Terpenes have a wide range of apparent medicinal effects, amongst which antiplasmodial activity is notable, as its mechanism of action is similar to the popular antimalarial drug chloroquine. Monoterpenes, meanwhile, are widely studied for their antiviral properties. And with increasing incidence of cancer and diabetes in the modern world, terpenes also have the potential to serve as anticancer and antidiabetic reagents.

Certain terpenes were historically widely used in natural folk medicine, such as curcumin, which exhibits anti-inflammatory, antioxidant, anticancer, antiseptic, antiplasmodial, astringent, digestive and diuretic properties, amongst others. Curcumin has also become a recent trend in the health food industry, and has opened doors for modern medical research (Cox-Georgian, Destinney et al. “Therapeutic and Medicinal Uses of Terpenes.” Medicinal Plants: From Farm to Pharmacy 333–359. 12 Nov. 2019).

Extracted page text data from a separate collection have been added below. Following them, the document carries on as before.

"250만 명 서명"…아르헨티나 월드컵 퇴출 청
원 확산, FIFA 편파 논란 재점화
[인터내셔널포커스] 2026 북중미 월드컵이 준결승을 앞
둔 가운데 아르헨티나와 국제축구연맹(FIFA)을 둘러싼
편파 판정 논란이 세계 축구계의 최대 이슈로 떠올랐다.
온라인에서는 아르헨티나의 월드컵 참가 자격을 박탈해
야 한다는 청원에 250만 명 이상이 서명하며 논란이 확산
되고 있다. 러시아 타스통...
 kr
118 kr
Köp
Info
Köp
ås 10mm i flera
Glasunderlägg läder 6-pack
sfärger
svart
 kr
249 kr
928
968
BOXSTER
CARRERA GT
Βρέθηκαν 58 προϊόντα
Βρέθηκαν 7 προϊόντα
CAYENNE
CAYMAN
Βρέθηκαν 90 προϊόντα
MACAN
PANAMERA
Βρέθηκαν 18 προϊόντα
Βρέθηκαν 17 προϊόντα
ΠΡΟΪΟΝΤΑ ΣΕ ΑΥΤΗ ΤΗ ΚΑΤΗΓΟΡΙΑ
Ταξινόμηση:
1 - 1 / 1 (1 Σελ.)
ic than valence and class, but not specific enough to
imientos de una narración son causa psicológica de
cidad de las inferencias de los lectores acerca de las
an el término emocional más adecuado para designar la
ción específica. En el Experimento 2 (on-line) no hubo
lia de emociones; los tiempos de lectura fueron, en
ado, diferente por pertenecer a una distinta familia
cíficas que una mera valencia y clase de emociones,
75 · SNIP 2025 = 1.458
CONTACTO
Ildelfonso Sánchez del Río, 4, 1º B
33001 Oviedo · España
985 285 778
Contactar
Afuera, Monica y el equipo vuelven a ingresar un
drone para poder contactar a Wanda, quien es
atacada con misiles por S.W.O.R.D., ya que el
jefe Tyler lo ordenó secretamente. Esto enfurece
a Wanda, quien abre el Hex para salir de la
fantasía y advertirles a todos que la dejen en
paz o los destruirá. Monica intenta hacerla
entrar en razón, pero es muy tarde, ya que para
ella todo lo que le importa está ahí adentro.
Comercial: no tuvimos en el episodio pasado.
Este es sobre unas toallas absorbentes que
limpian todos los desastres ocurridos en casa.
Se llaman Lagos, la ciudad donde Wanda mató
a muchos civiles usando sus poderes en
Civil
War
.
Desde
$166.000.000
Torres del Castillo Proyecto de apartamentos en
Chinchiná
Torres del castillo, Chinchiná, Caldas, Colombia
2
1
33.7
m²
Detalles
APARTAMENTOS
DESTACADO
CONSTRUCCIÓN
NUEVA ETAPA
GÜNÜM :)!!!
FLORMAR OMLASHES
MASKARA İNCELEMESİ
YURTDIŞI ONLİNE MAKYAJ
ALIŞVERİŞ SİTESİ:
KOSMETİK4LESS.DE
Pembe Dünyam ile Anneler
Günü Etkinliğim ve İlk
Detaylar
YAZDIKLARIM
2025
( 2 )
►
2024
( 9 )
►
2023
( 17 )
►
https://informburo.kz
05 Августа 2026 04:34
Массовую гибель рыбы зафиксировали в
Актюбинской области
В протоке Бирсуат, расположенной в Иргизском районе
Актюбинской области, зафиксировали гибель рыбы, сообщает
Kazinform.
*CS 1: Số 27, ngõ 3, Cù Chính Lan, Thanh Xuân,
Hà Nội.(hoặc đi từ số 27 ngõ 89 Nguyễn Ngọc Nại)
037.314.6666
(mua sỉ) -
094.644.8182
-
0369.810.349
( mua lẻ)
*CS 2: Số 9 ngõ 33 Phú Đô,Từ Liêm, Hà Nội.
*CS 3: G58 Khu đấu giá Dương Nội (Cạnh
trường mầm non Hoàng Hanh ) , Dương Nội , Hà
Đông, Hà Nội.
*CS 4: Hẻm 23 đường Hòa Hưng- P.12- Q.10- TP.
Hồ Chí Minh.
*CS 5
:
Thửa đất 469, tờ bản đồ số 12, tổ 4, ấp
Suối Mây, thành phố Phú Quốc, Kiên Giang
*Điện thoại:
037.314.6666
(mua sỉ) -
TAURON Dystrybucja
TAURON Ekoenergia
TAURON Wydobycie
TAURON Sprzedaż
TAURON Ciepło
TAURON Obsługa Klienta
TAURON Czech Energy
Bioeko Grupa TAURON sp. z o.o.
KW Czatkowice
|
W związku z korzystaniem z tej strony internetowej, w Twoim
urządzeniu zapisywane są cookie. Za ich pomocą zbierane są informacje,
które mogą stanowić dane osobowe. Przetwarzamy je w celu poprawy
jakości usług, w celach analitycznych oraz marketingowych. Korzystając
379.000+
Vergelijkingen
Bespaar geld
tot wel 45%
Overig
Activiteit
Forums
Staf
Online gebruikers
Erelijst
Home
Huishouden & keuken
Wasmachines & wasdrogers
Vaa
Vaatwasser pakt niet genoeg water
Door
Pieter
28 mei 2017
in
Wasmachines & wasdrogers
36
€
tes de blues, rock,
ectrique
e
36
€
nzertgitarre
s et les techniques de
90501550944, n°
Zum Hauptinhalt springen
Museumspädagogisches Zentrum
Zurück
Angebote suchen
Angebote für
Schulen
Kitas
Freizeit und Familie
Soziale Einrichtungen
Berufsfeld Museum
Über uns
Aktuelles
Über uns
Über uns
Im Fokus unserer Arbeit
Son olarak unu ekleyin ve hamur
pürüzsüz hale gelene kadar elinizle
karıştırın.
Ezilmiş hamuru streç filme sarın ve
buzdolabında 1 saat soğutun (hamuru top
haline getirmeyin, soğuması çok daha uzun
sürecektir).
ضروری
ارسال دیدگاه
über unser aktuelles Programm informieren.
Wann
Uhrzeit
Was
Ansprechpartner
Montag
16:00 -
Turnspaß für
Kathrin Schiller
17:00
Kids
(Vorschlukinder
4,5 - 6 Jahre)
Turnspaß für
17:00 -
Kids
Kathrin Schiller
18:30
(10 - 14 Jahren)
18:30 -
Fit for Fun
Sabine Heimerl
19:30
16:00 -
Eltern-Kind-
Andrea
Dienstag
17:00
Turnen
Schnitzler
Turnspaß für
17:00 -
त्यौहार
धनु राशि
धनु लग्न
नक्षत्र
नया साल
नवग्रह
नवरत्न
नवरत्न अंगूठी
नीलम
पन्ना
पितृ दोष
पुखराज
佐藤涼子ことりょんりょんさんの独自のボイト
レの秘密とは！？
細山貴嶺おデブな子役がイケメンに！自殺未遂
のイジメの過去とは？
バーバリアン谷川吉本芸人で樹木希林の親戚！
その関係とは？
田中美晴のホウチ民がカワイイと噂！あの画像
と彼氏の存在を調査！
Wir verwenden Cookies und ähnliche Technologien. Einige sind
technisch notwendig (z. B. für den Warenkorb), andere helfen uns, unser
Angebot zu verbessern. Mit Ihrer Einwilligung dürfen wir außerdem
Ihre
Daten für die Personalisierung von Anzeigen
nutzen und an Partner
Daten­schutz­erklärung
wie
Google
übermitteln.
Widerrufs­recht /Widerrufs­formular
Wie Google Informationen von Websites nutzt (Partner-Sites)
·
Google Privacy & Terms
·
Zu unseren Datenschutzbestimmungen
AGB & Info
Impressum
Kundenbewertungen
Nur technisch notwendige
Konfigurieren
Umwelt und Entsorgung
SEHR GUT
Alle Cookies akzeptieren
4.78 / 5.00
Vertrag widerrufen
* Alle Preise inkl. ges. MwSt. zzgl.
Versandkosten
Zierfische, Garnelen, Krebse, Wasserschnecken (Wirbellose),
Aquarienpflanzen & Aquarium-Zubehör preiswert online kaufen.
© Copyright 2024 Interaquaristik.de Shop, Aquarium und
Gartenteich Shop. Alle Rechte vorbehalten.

Below is a list of common terpenes and their historic uses in herbal healing practices:

Caryophyllene – antioxidant, anti-inflammatory, anticoagulant, supports immune function, analgesic, protects the digestive tract

Humulene – antibacterial, anti-inflammatory

Limonene – anti-anxiety, antibacterial, antidepressant, antifungal, anti-inflammatory, counters acid reflux (heartburn)

Linalool – anaesthetic/numbing, anti-inflammatory, promotes memory, supports immune function, relieves cramps, analgesic, restores pulmonary function after infections

Myrcene – antibiotic, antioxidant, calming, anti-inflammatory, muscle relaxant, promotes sleep, analgesic

Ocimene – decongestant, antifungal, antiseptic, antiviral, antibacterial, anti-inflammatory

Pinene – antibacterial, antiseptic, anti-inflammatory, promotes memory, supports concentration, dilates the bronchial tubes (bronchodilator)

Many terpenes are presently undergoing research to verify the effectiveness of these claimed properties.

If nothing else, though, we know that terpenes improve the flavour of our favourite foods and smell pleasant in low concentrations (as evidenced by their use in essential oils), adding zest not just to citrus fruits but to our lives.